Each of these texts has different problems, and most
projects that are tagging them can only spend a limited
amount of their resources on the tagging. The
consensus was that it was possible to create minimally
TEI conformant texts with a little effort.
There are still features and details to be ironed out
in the guidelines, and the co-editors took note of these as
they arose. The worst
problems come from projects that have a great need to
record the presentation of their text, as well as the
content.

Sunday afternoon was spent learning about some of
the more arcane aspects of the TEI guidelines, and
discussing software tools. Topics covered were tags for
linguistic analysis, reference and hypertext links,
parallel texts, and extending the guidelines. Three
categories of software tools were described: SGML-
intelligent tools (editors, validators and translators),
SGML-aware (same thing but not fully SGML
conformant) and SGML-ignorant tools that can be made
to work with SGML documents. There are a number of
high-end, true SGML tools available on numerous
platforms. Many of them are built around the Software
Exoterica SGML parser. There was also some
discussion of the general pattern matching and
translation tools that are often used to tag SGML
documents. Examples of these are lex and sed under
Unix, and Qued/M on the Mac. We were able to play
with Software Exoterica's CheckMark and SoftQuad's
Author/Editor. The former is a very elegant SGML
validator, and the latter is an SGML editor and validator
with some formatting options.

Monday morning most of the workshop participants,
"hard-core TEI maniacs" though they may be, looked
rather tired. It may have been the dinner at the French
Bistro, and 30 minute evening walk back through
downtown Chicago that did it. However, we went on to
discuss some more difficult texts that had been brought:
a document in an Eskimo language that contained
several parallel linguistic transcriptions from Gary
Simons of SIL, a syntactically parsed document from a
newspaper article from Beatrice Santorini of UPenn,
and a play of Aeschylus, which was my contribution.
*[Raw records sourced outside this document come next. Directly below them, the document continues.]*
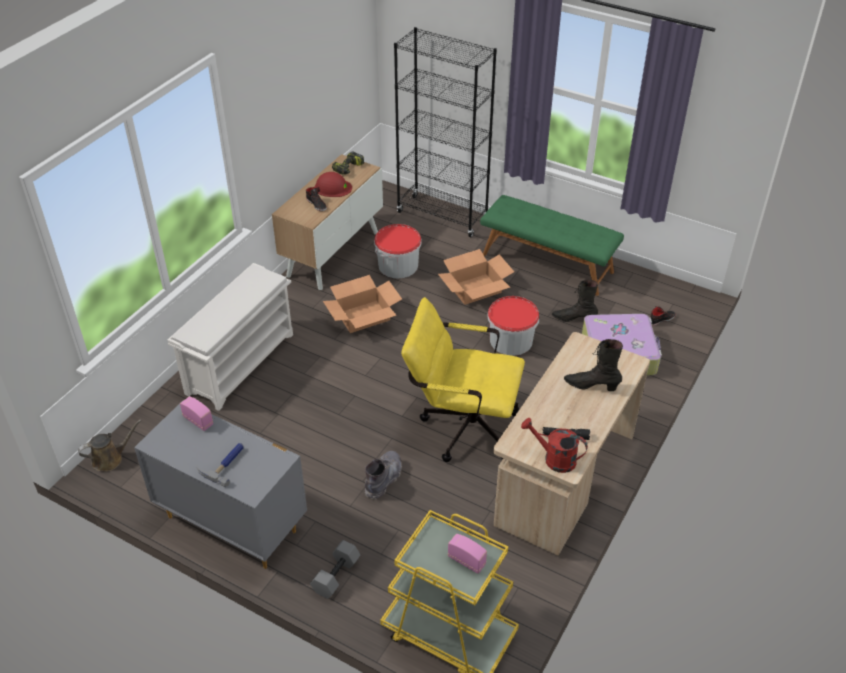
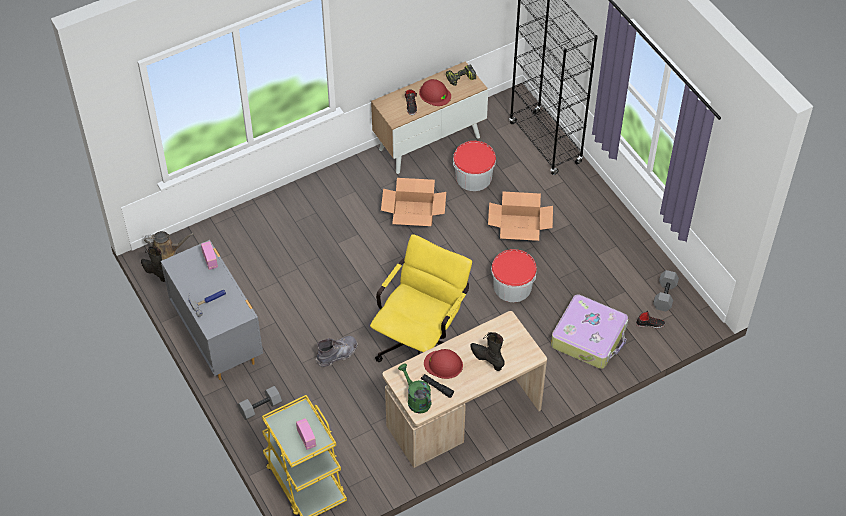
camera: 30 degrees right, 10 degrees up
white shoe rack [168,263,293,411] -> none
yellow office chair [401,297,525,462] -> yellow office chair turned 75 degrees clockwise [370,234,472,362]
green bench [480,195,624,296] -> none
red watering can [521,418,588,473] -> green watering can [398,364,432,414]
black boot [552,280,598,322] -> black boot moved to [141,246,165,282]
none -> red hard hat [424,349,463,379]
none -> grey dumbbell [653,270,679,312]

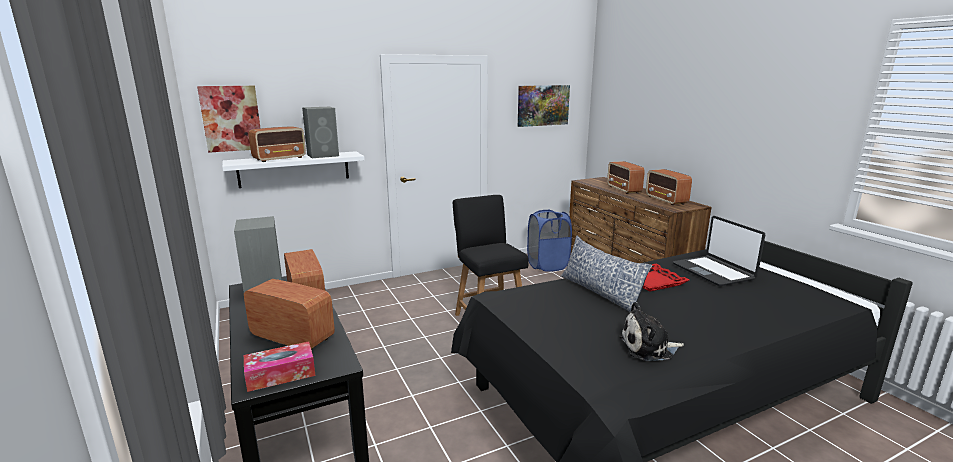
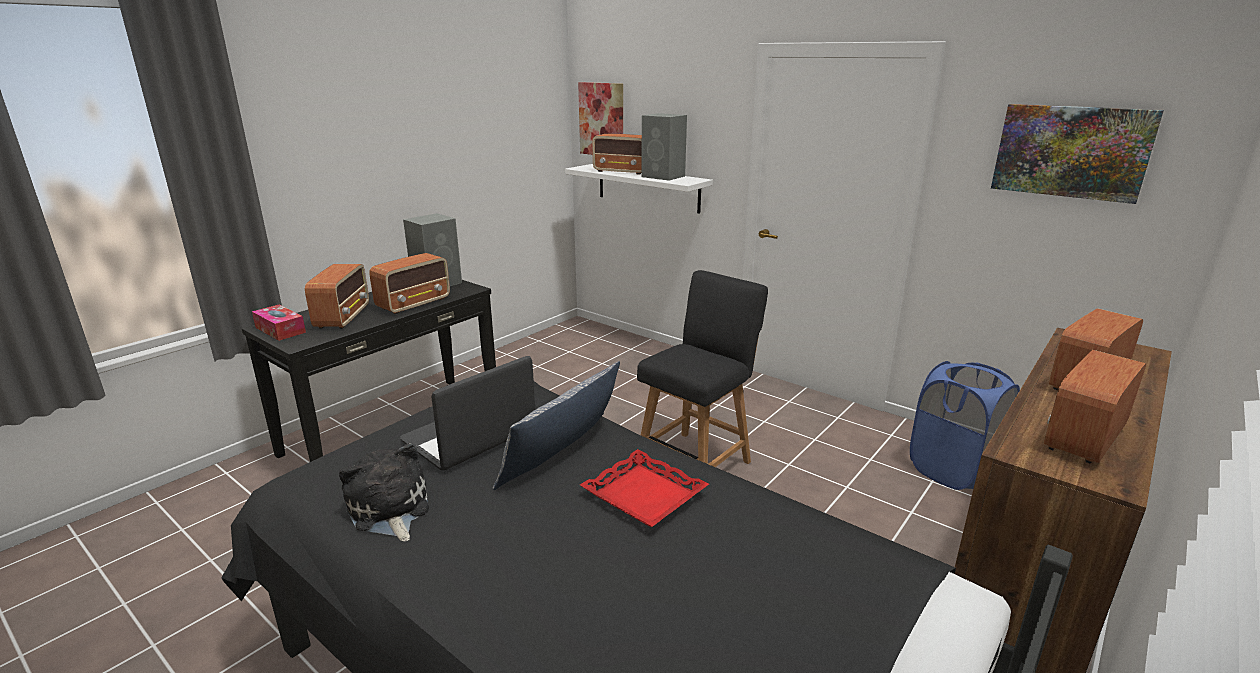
camera: 65 degrees right, 5 degrees up
laptop [673,216,765,286] -> laptop moved to [400,356,535,470]

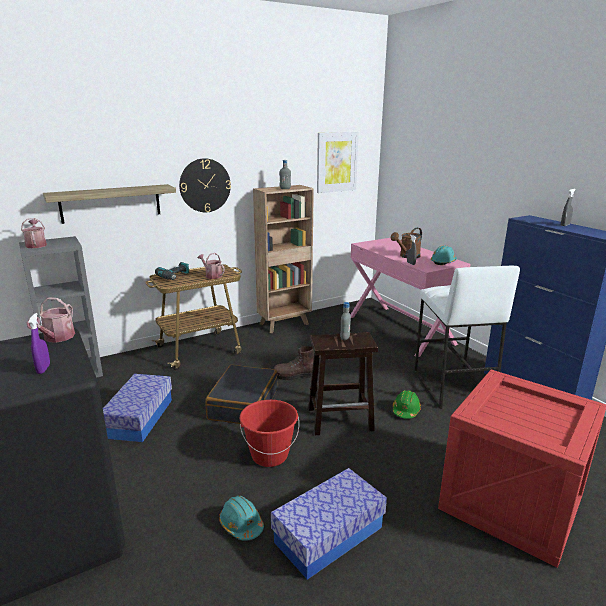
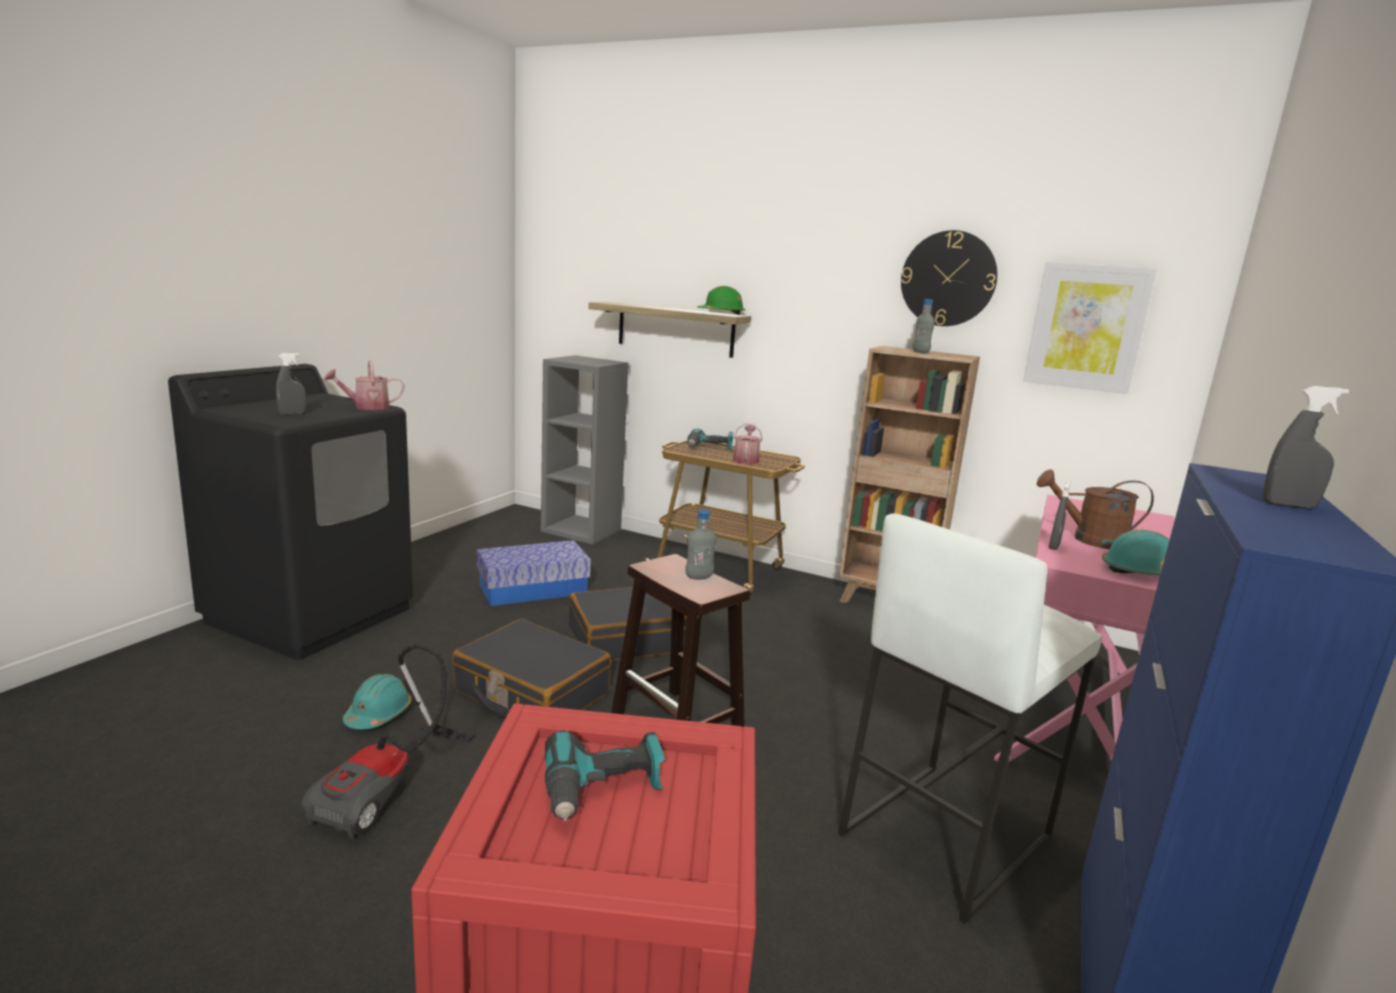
camera: 55 degrees right, 5 degrees down
watering can [21,218,47,248] -> none
purple spray bottle [28,313,50,374] -> grey spray bottle [276,353,306,415]
wall clock [179,158,231,212] -> wall clock moved to [901,230,997,326]
red bucket [240,400,299,467] -> black suitcase [452,619,611,717]
storage box [271,468,387,580] -> vacuum cleaner [302,643,475,839]
brown boot [273,346,314,380] -> none
green hard hat [393,390,421,419] -> green hard hat moved to [698,286,745,315]
none -> power drill [545,730,665,821]

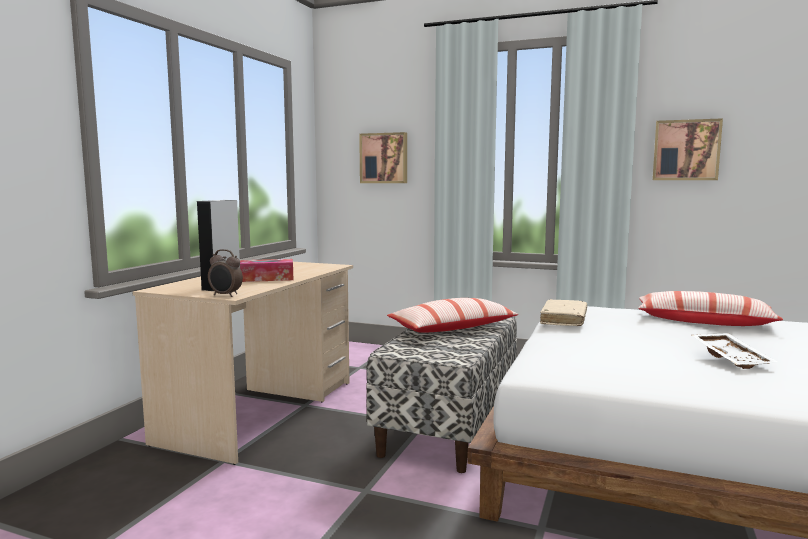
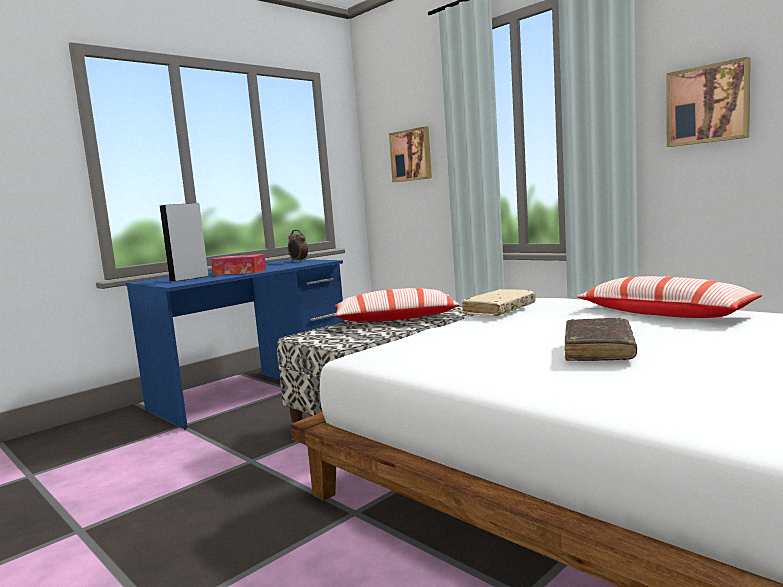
camera: 25 degrees right, 0 degrees up
beige desk [133,262,353,465] -> blue desk [126,259,345,430]
alarm clock [208,249,243,297] -> alarm clock moved to [288,230,308,262]
white tray [692,333,778,369] -> brown book [565,318,637,361]

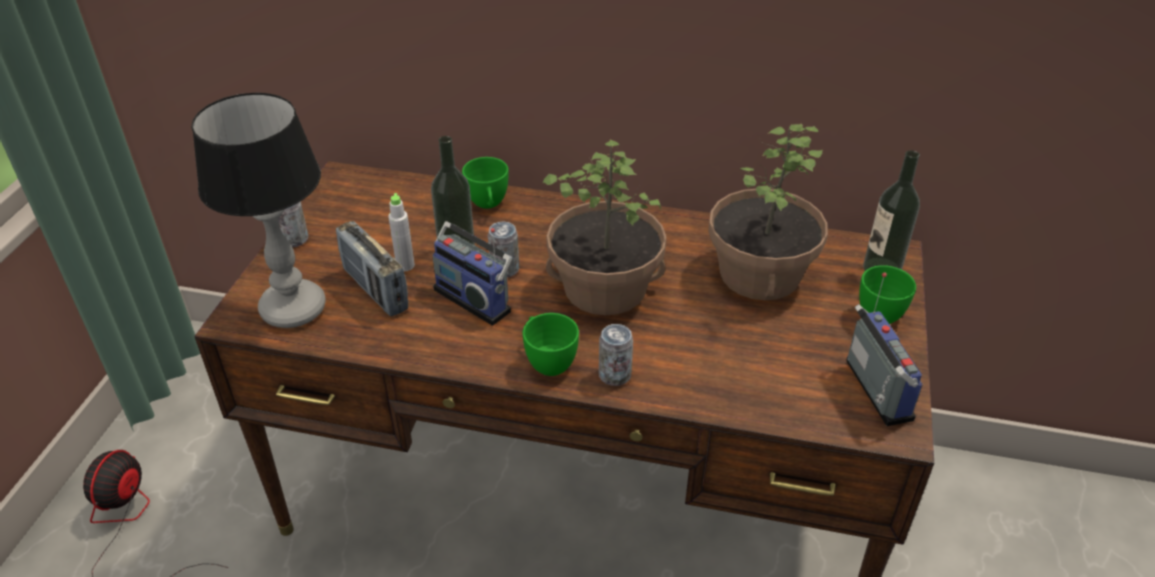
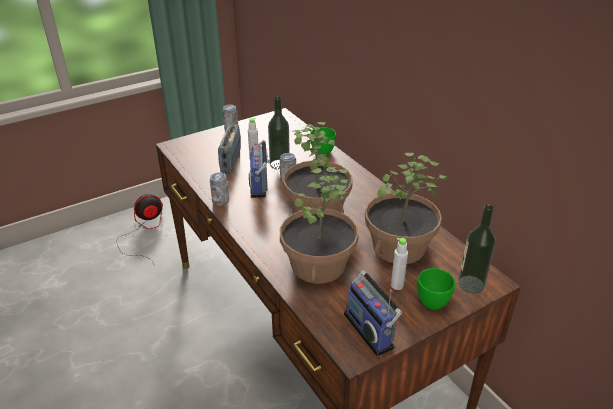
camera: 45 degrees right, 5 degrees down
table lamp [191,92,326,328] -> none
green cup [523,313,579,376] -> none
can [599,324,633,386] -> can moved to [210,172,229,206]
radio [846,272,923,426] -> radio turned 120 degrees clockwise [344,270,402,356]
none -> potted plant [280,167,358,284]
none -> grey bottle [391,238,408,290]

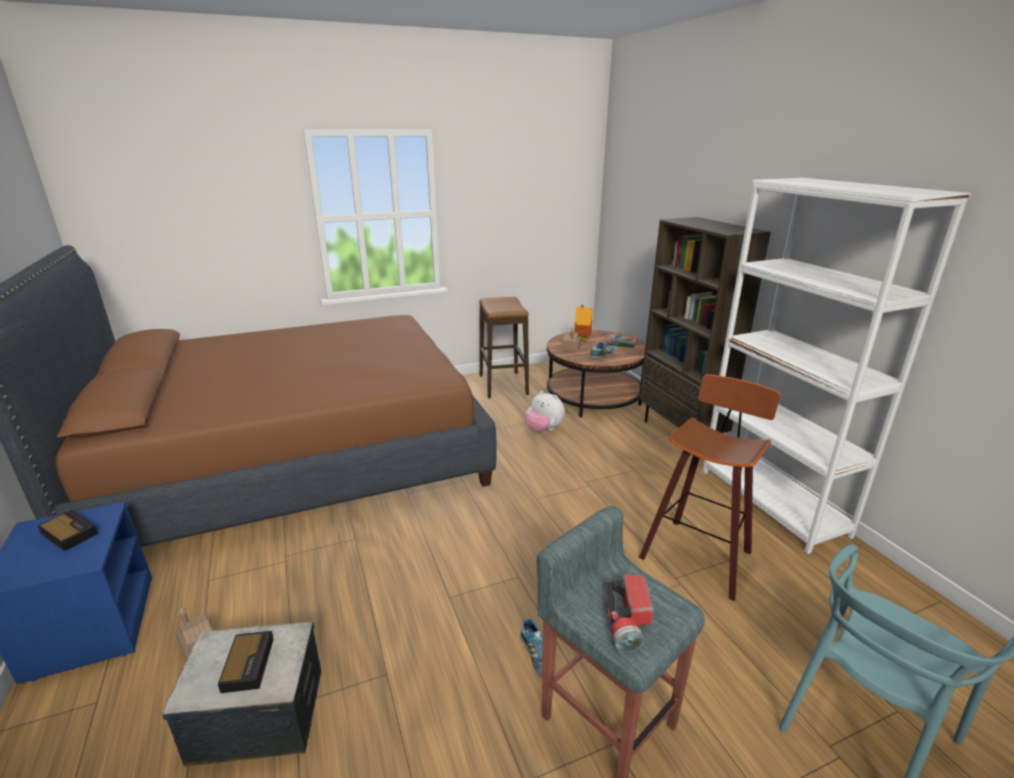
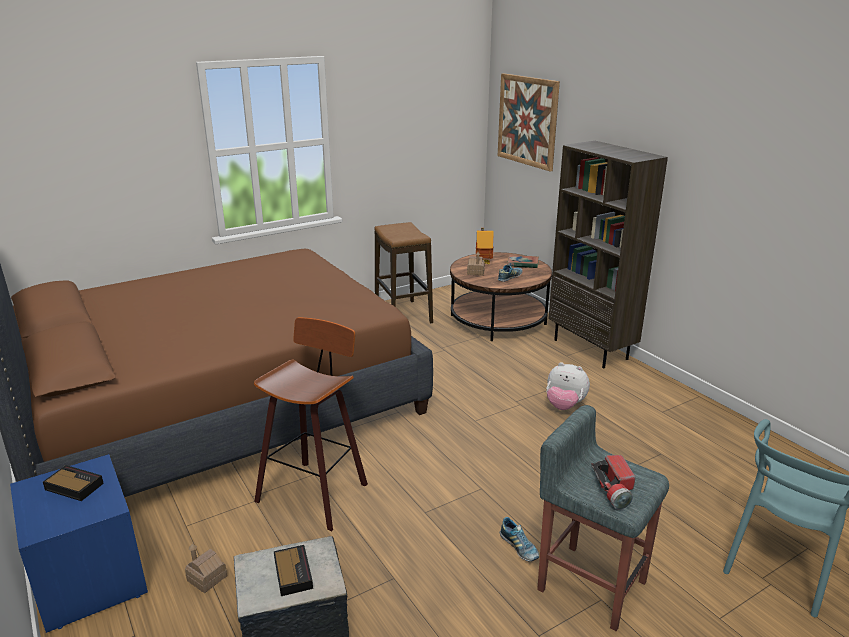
camera: 10 degrees left, 0 degrees up
plush toy [525,391,565,432] -> plush toy moved to [546,362,590,410]
stool [639,374,781,601] -> stool moved to [254,317,368,531]
white bookcase [702,178,971,554] -> none
none -> picture [498,73,560,171]

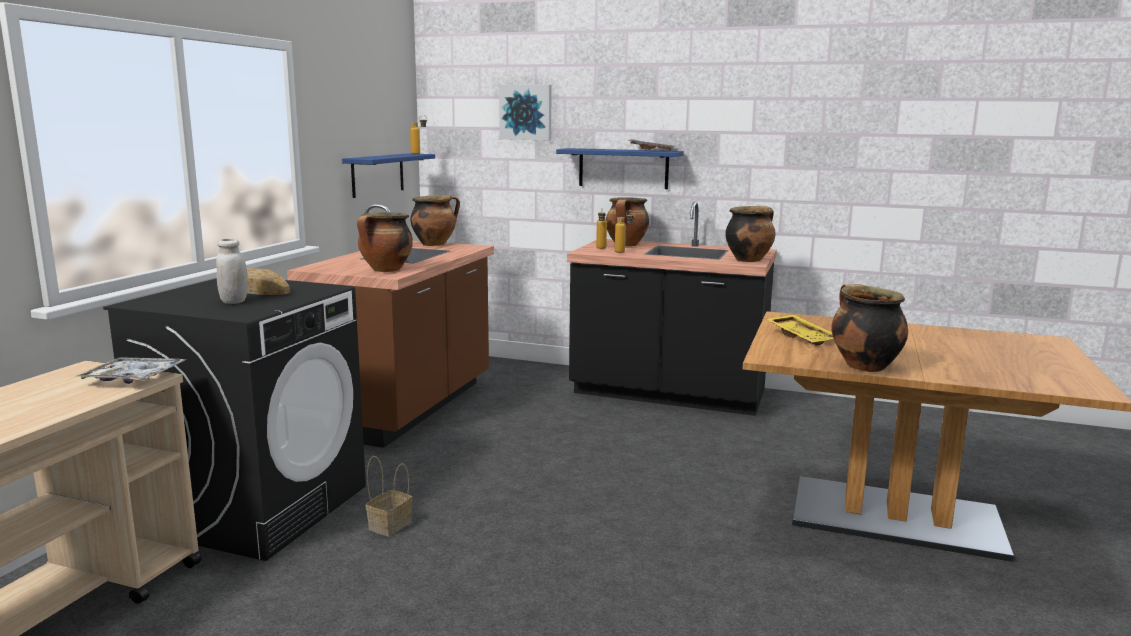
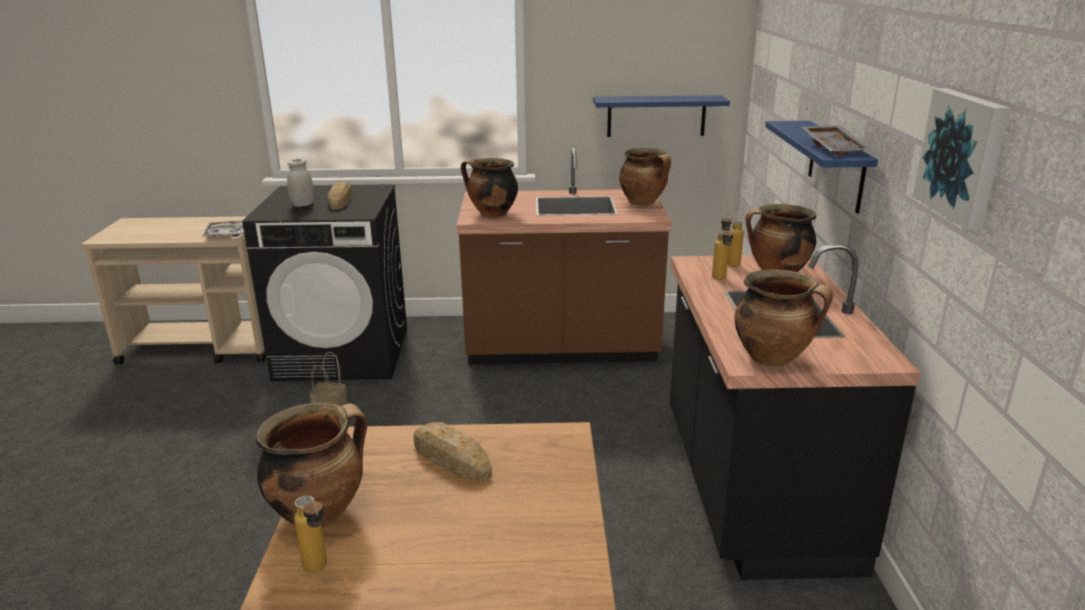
camera: 70 degrees right, 10 degrees up
bottle [410,115,427,154] -> bottle moved to [294,495,327,573]
picture [499,85,552,140] -> picture moved to [913,88,1010,230]
yellow tray [767,314,834,346] -> bread [413,422,492,482]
The workshop ended in the early afternoon with a
self-evaluation, and a discussion of the future plans of
the TEI. Everyone liked the workshop; the hands-on
tagging of other people's texts, and the general
discussion that followed got the highest marks. We all
thought that more general workshops that start with
SGML basics would be useful for other projects or
individuals that have texts to tag. However, it is very
important for the TEI to work on identifying and
describing software tools. One of the biggest problems
we all had faced was the lack of SGML-(and therefore
TEI-)conformant software that would make the tagging
process easier. More discussion of these should take
place on TEI- L. It would also be useful to have TEI
workshops at the professional meetings such as the
MLA.

(There will be another TEI workshop held in Oxford,
for European TEI maniacs. If the Chicago one is any
indication, it should be both informative and fun. Highly
recommended!!)

Elli Mylonas, representative of the Perseus Project, and
member of Subcommittee 2 (text representation).